Data records:
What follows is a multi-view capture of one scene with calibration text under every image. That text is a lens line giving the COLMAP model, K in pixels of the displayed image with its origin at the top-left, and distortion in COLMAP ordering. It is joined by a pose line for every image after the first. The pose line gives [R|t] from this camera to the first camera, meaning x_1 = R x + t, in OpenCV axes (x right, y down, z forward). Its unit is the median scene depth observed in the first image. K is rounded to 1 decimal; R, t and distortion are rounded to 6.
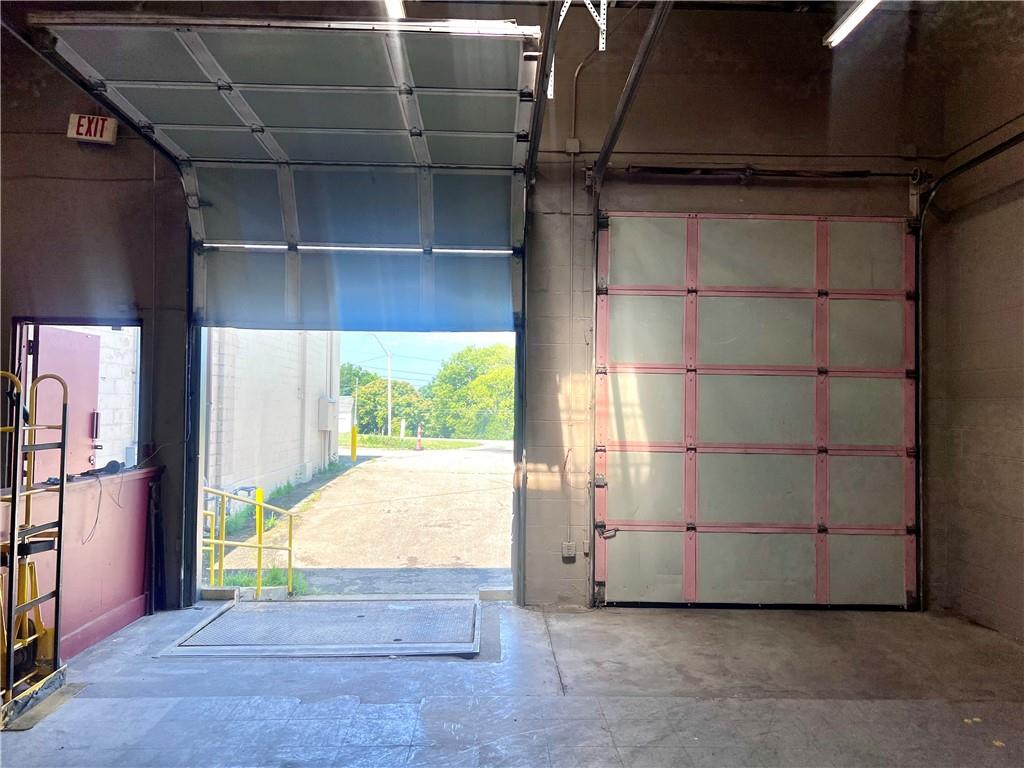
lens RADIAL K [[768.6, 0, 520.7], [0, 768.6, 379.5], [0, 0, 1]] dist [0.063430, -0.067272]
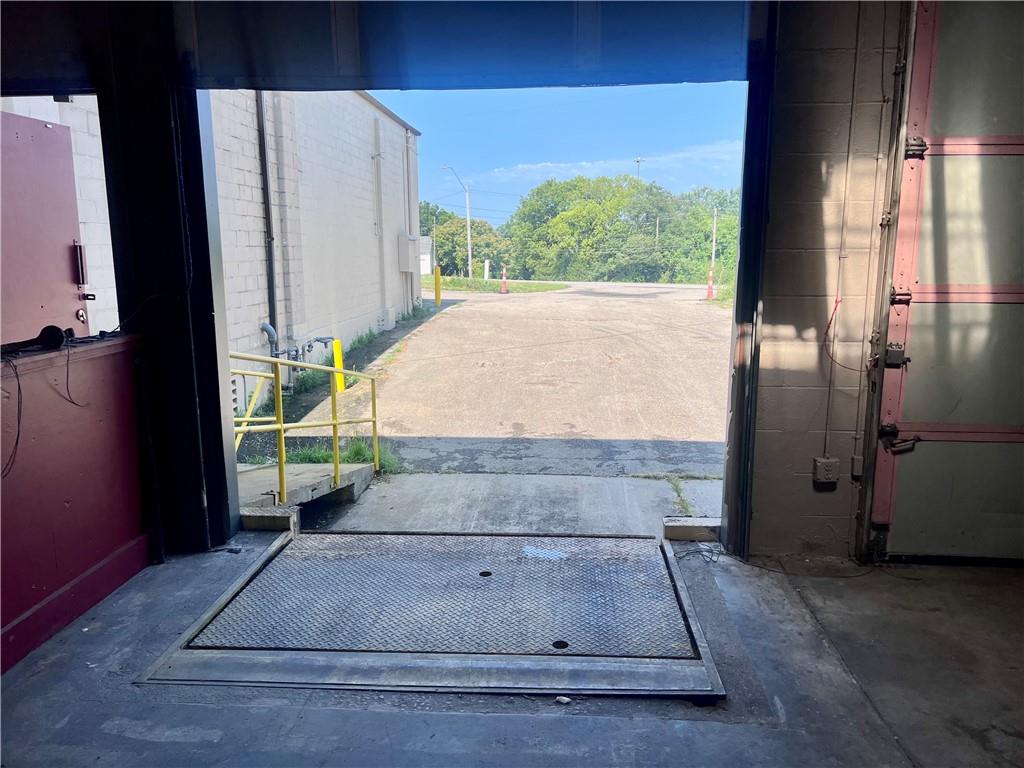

==

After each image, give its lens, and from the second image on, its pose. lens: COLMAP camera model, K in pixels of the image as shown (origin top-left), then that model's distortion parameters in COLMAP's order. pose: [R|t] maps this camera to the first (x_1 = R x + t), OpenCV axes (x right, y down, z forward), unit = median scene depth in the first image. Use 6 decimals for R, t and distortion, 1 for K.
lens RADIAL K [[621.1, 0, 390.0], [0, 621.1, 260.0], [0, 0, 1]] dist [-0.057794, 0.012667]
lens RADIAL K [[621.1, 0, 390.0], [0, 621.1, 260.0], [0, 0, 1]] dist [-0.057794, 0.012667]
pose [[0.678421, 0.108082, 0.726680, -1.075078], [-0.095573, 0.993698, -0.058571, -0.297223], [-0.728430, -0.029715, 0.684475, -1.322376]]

Exercise aim:
Repeat the lines from the one containing "After each image, give" up to and including the one containing "-0.029715, 0.684475, -1.322376]]", exactly, without altering anything.

Solution to this problem:
After each image, give its lens, and from the second image on, its pose. lens: COLMAP camera model, K in pixels of the image as shown (origin top-left), then that model's distortion parameters in COLMAP's order. pose: [R|t] maps this camera to the first (x_1 = R x + t), OpenCV axes (x right, y down, z forward), unit = median scene depth in the first image. Use 6 decimals for R, t and distortion, 1 for K.
lens RADIAL K [[621.1, 0, 390.0], [0, 621.1, 260.0], [0, 0, 1]] dist [-0.057794, 0.012667]
lens RADIAL K [[621.1, 0, 390.0], [0, 621.1, 260.0], [0, 0, 1]] dist [-0.057794, 0.012667]
pose [[0.678421, 0.108082, 0.726680, -1.075078], [-0.095573, 0.993698, -0.058571, -0.297223], [-0.728430, -0.029715, 0.684475, -1.322376]]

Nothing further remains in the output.